Federal Court Certifies Class Action by Oscar Grant Protesters

With Spring Protests Against Police Brutality and Economic Inequality On the Rise, NLG Warns OPD and ACSO to Respect Constitutional Rights.

In a March 23, 2012 decision, United State District Court Judge Thelton Henderson granted the plaintiffs' motion for class certification in a lawsuit brought by the National Lawyers Guild (NLG) against the Oakland Police (OPD) on behalf of 150 people arrested at a November 5, 2010, demonstration. "This action raises questions about the County (and City) Defendants' common treatment of members of the proposed class," Judge Henderson stated in an eight-page order.

The class action, Spalding et al. v. City of Oakland, No. C11-2867 TEH, challenges OPD's kettling and mass arrest of the 150 during a march protesting the light sentence given Johannes Mehserle; and their subsequent incarceration by the Alameda County Sheriff's Office.

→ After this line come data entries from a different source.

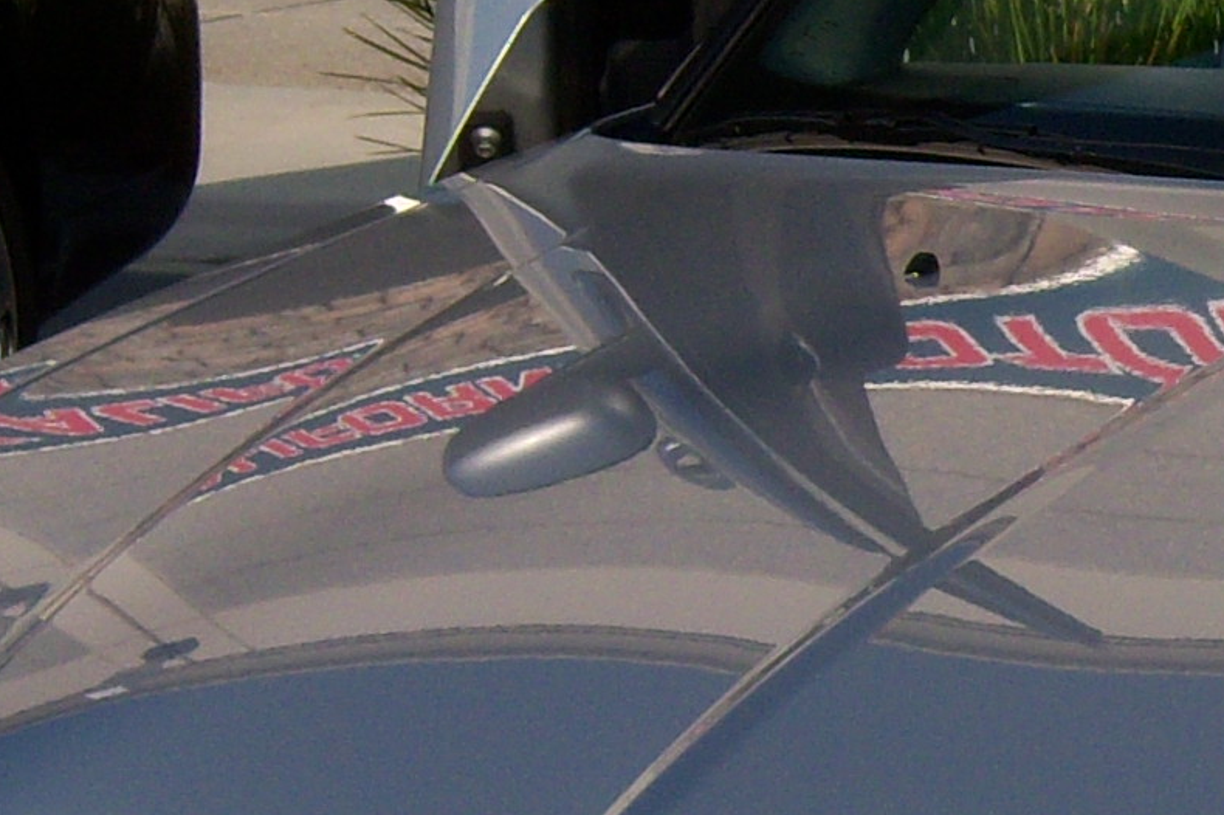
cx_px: 1642
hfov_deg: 11.5
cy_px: 668
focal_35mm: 173
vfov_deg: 7.9
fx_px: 5879
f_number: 4.8
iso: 80
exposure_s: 1/500
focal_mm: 7.5
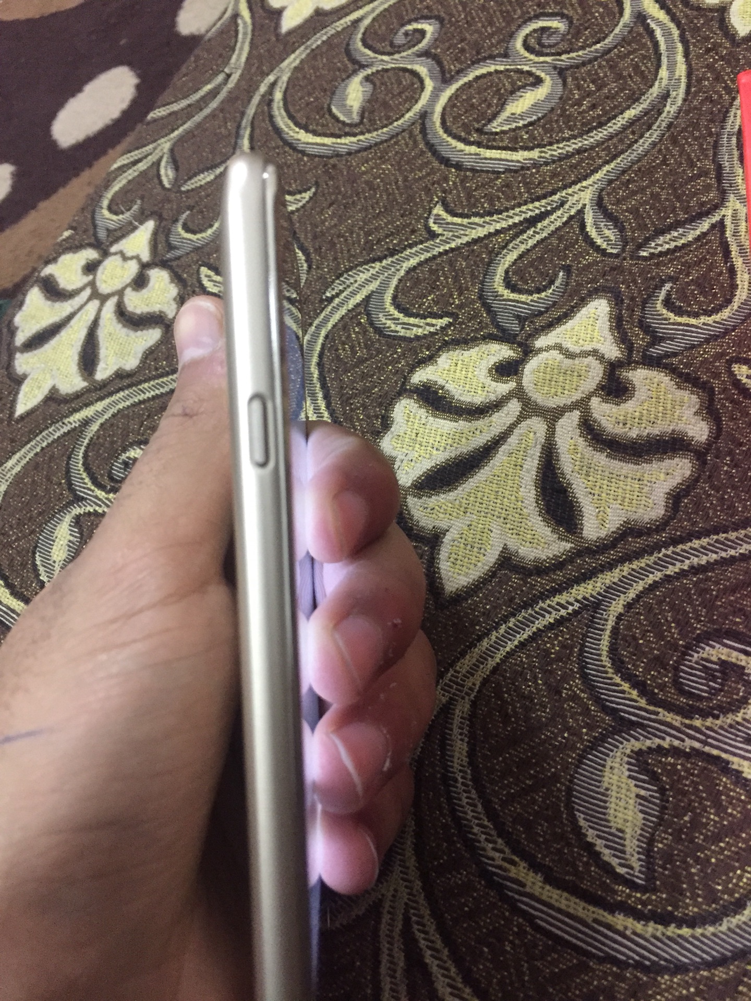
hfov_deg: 48.2
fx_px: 839
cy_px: 500
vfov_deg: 61.7
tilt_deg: -52.6
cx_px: 376
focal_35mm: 29
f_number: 2.2
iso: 320
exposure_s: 1/17
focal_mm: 4.15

"California law requires most misdemeanor arrestees to be released at the scene or at the police station, but in Alameda County, even very minor charges often result in extended periods of time in jail," explained National Lawyers Guild attorney Rachel Lederman. "The Mehserle sentencing demonstrators were herded by police into a residential block and trapped there, along with neighborhood residents. Then they were all detained for 18-24 hours under horrendous conditions. The documents we have obtained from Oakland and from Alameda County show that there was no lawful basis for the mass arrest, or for the incarceration."

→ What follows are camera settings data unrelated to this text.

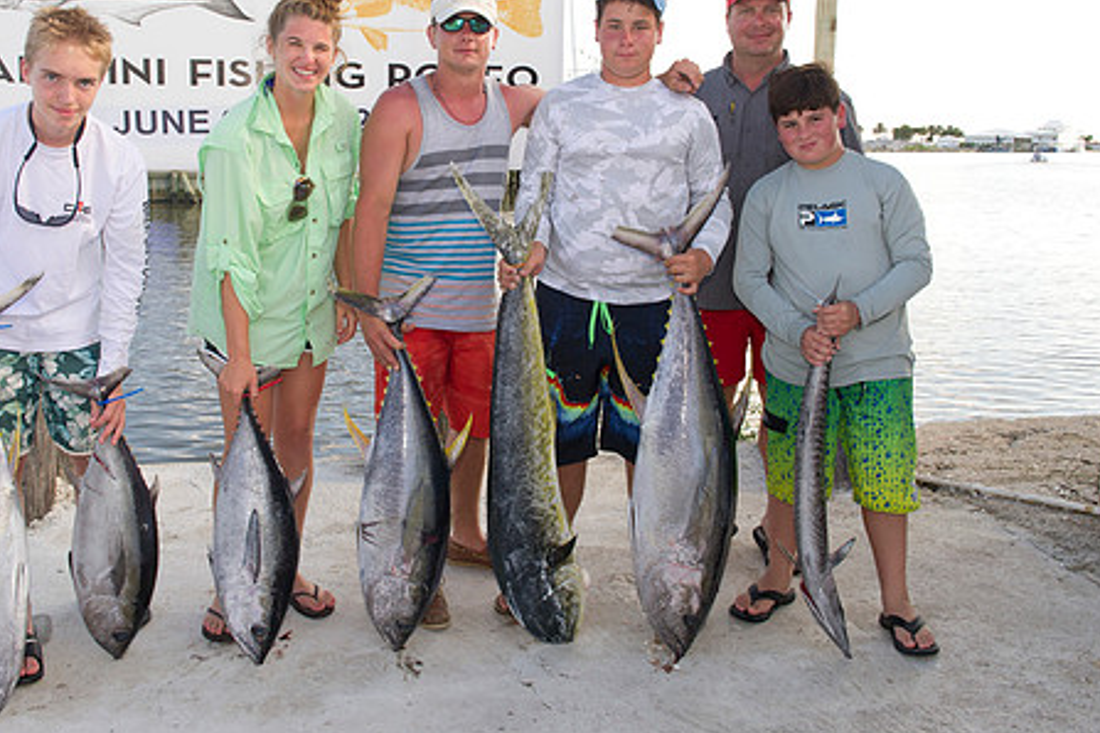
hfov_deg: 54.3
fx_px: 1069
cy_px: 273
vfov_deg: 37.6
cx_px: 487
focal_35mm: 35
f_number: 9
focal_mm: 27
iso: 400
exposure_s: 1/250
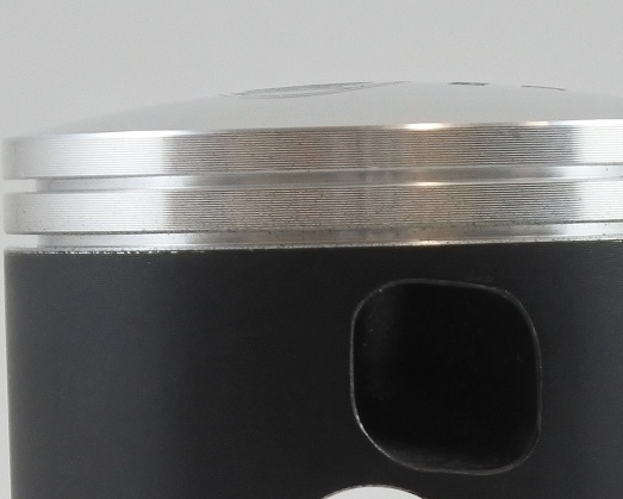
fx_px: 2767
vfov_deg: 10.2
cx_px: 383
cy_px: 539
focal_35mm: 150
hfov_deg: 12.8
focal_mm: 20.6
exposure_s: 1/125
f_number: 4.8
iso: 500
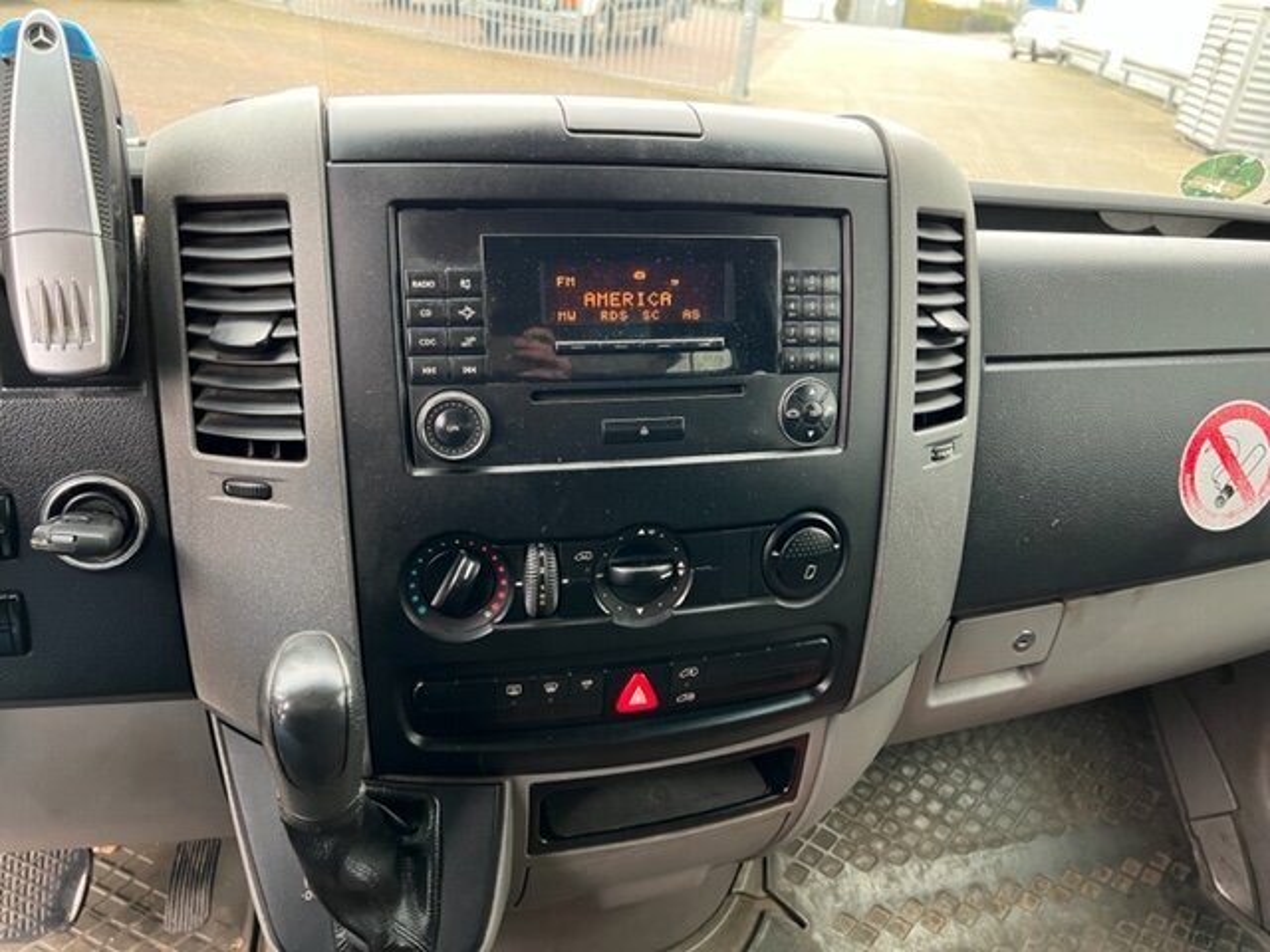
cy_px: 476
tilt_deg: -28.1
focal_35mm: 26
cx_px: 635
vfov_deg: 53.1
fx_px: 954
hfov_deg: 67.3
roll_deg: -5.9
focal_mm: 5.7
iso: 320
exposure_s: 1/60
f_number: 1.5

"We were boxed in by lines of police officers in riot gear who announced, without warning, that we were all under arrest," said named plaintiff Daniel Spalding. "We were handcuffed and left sitting on the street and then in buses for a total of about eight hours without access to a bathroom. People urinated in their pants as we sat in the hot crowded bus. It was 3am before I was taken inside the jail and put in a cell with 27 other people. There was no place to sleep. I did not get out until 6:30pm that next evening."

"We were exercising our First Amendment right to protest police brutality by marching to the site of the shooting," added Katharine Loncke, another named plaintiff, "but the OPD blocked us all in and arrested us for nothing." Loncke described that, "At the jail, all the women were made to go into a stall without a door on it and urinate into a cup for a pregnancy test. I was held in a very cold and crowded cell with fifteen other women. No food was provided for more than twelve hours after our initial detention. There was no room to lay down. I sat up against a wall for the entire night."

"In recent months we've seen a repeat of the same abuses by OPD and the ACSO against Occupy Oakland," said NLG attorney and Chapter President Michael Flynn. "The 400 arrested on January 28 were again, unlawfully incarcerated, with no beds or blankets, and denied bathroom access for long periods of time. The National Lawyers Guild is determined to stop these unconstitutional policies and practices by OPD and ACSO."

In November, the NLG and ACLU filed a second lawsuit against OPD challenging the use of force against Occupy Oakland, Campbell et al. v. City of Oakland, Case No. C11-05498 RS.

The NLGSF has provided legal support to social justice activism for decades, including training and sending legal observers to protests and providing pro bono lawyers to defend accused activists. The NLGSF is the Bay Area Chapter of the National Lawyers Guild – a national non-profit legal and political organization of lawyers, legal workers, law students and jailhouse lawyers founded in 1937. We do movement legal work, using the law to protect human rights above property interests and to attain social justice.